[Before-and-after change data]
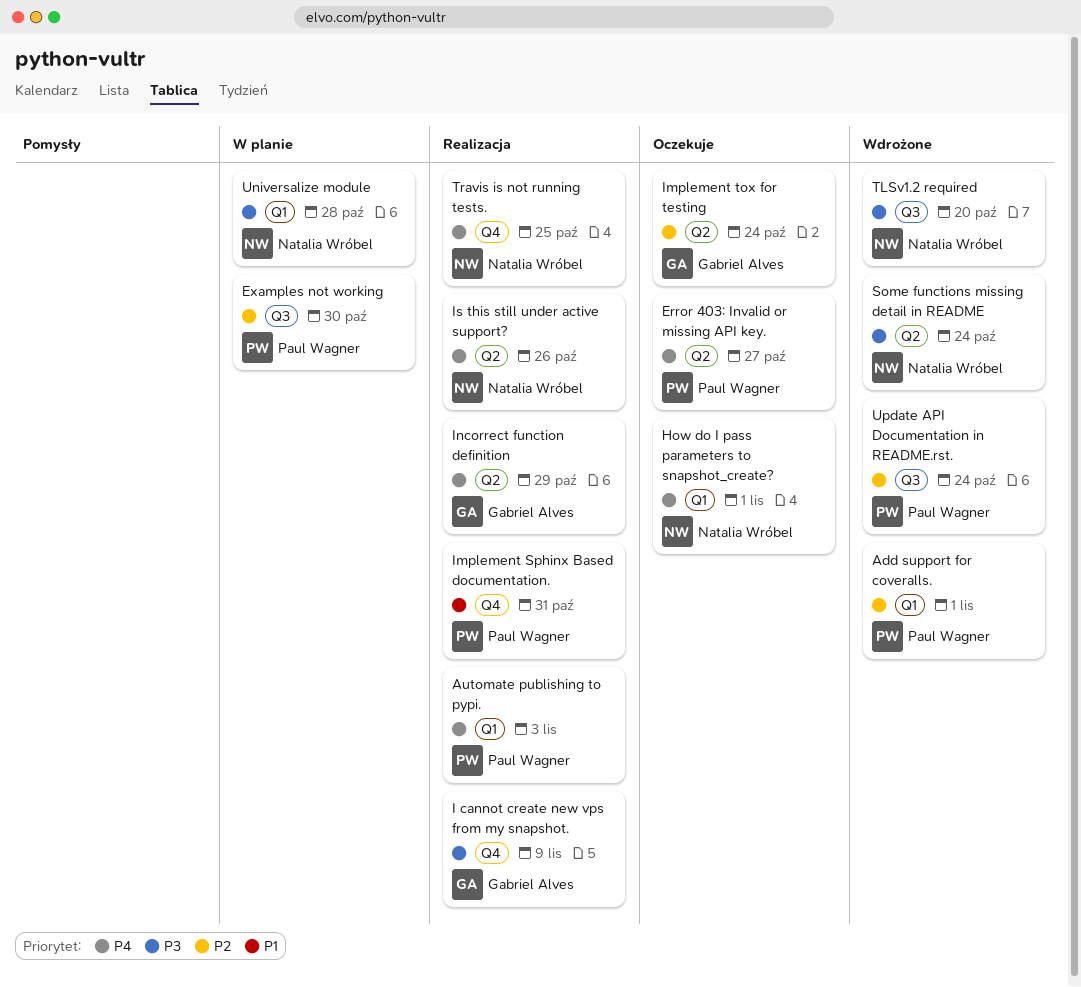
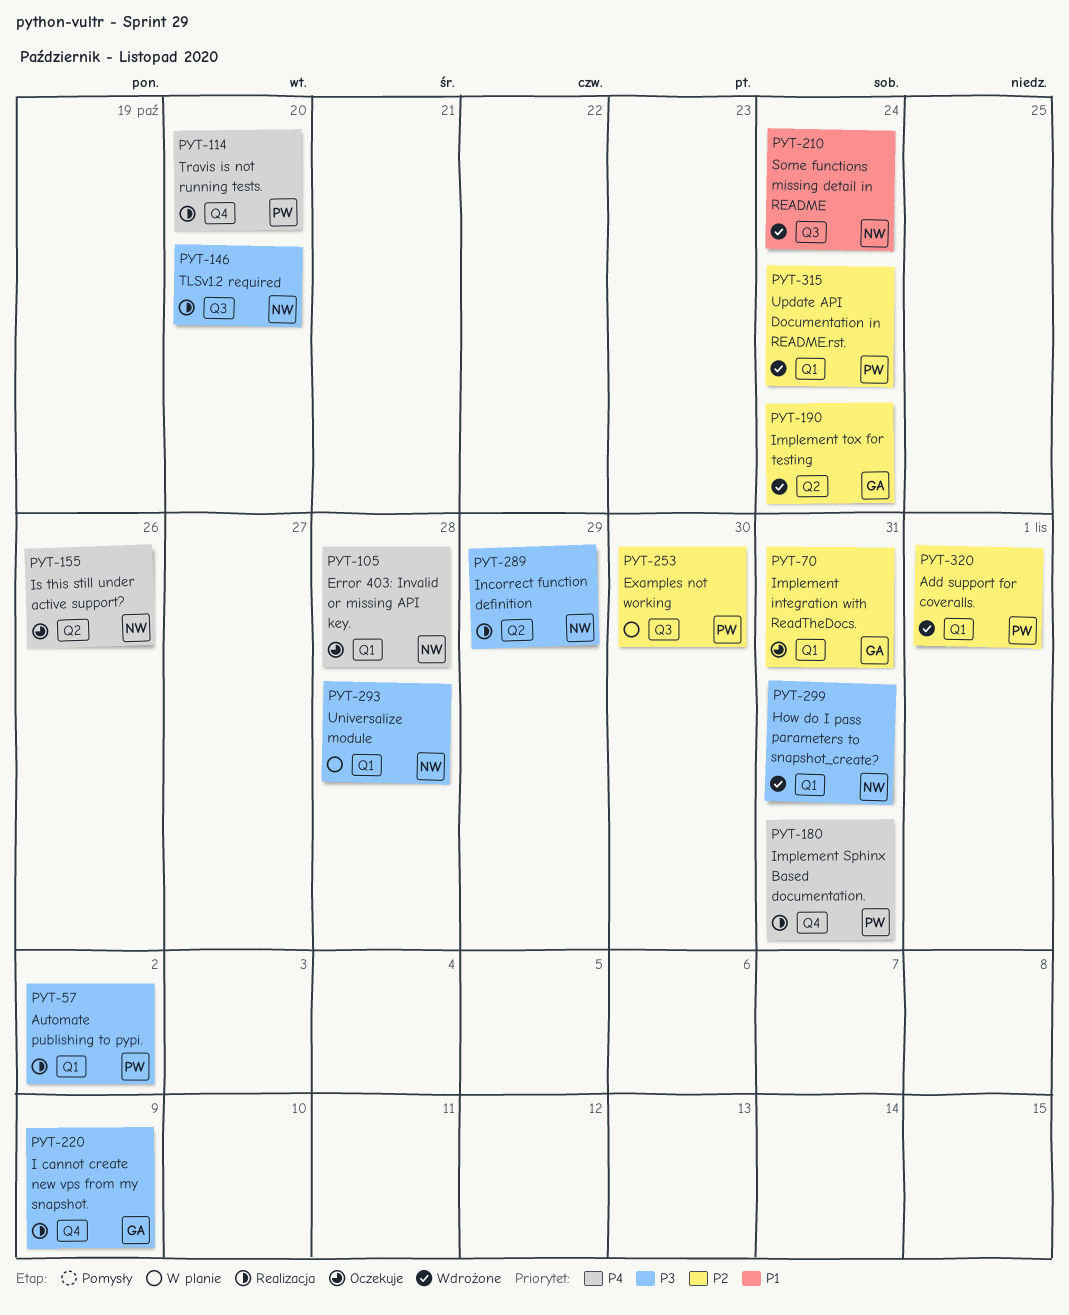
Automate publishing to pypi., priority: P4 -> P3
Automate publishing to pypi., due: Nov 3 -> Nov 2
Error 403: Invalid or missing API key., owner: Paul Wagner -> Natalia Wróbel
Error 403: Invalid or missing API key., label: Q2 -> Q1
Error 403: Invalid or missing API key., due: Oct 27 -> Oct 28
How do I pass parameters to snapshot_create?, status: Oczekuje -> Wdrożone
How do I pass parameters to snapshot_create?, priority: P4 -> P3
How do I pass parameters to snapshot_create?, due: Nov 1 -> Oct 31
Implement integration with ReadTheDocs.: none -> present
Implement Sphinx Based documentation., priority: P1 -> P4
Implement tox for testing, status: Oczekuje -> Wdrożone
Incorrect function definition, owner: Gabriel Alves -> Natalia Wróbel
Incorrect function definition, priority: P4 -> P3
Is this still under active support?, status: Realizacja -> Oczekuje
Some functions missing detail in README, priority: P3 -> P1
Some functions missing detail in README, label: Q2 -> Q3
TLSv1.2 required, status: Wdrożone -> Realizacja
Travis is not running tests., owner: Natalia Wróbel -> Paul Wagner
Travis is not running tests., due: Oct 25 -> Oct 20
Update API Documentation in README.rst., label: Q3 -> Q1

### To-do item
Although the records contain pictures, the copy should consist of their text alone, reproduced exactly.

### Task result
Automate publishing to pypi., priority: P4 -> P3
Automate publishing to pypi., due: Nov 3 -> Nov 2
Error 403: Invalid or missing API key., owner: Paul Wagner -> Natalia Wróbel
Error 403: Invalid or missing API key., label: Q2 -> Q1
Error 403: Invalid or missing API key., due: Oct 27 -> Oct 28
How do I pass parameters to snapshot_create?, status: Oczekuje -> Wdrożone
How do I pass parameters to snapshot_create?, priority: P4 -> P3
How do I pass parameters to snapshot_create?, due: Nov 1 -> Oct 31
Implement integration with ReadTheDocs.: none -> present
Implement Sphinx Based documentation., priority: P1 -> P4
Implement tox for testing, status: Oczekuje -> Wdrożone
Incorrect function definition, owner: Gabriel Alves -> Natalia Wróbel
Incorrect function definition, priority: P4 -> P3
Is this still under active support?, status: Realizacja -> Oczekuje
Some functions missing detail in README, priority: P3 -> P1
Some functions missing detail in README, label: Q2 -> Q3
TLSv1.2 required, status: Wdrożone -> Realizacja
Travis is not running tests., owner: Natalia Wróbel -> Paul Wagner
Travis is not running tests., due: Oct 25 -> Oct 20
Update API Documentation in README.rst., label: Q3 -> Q1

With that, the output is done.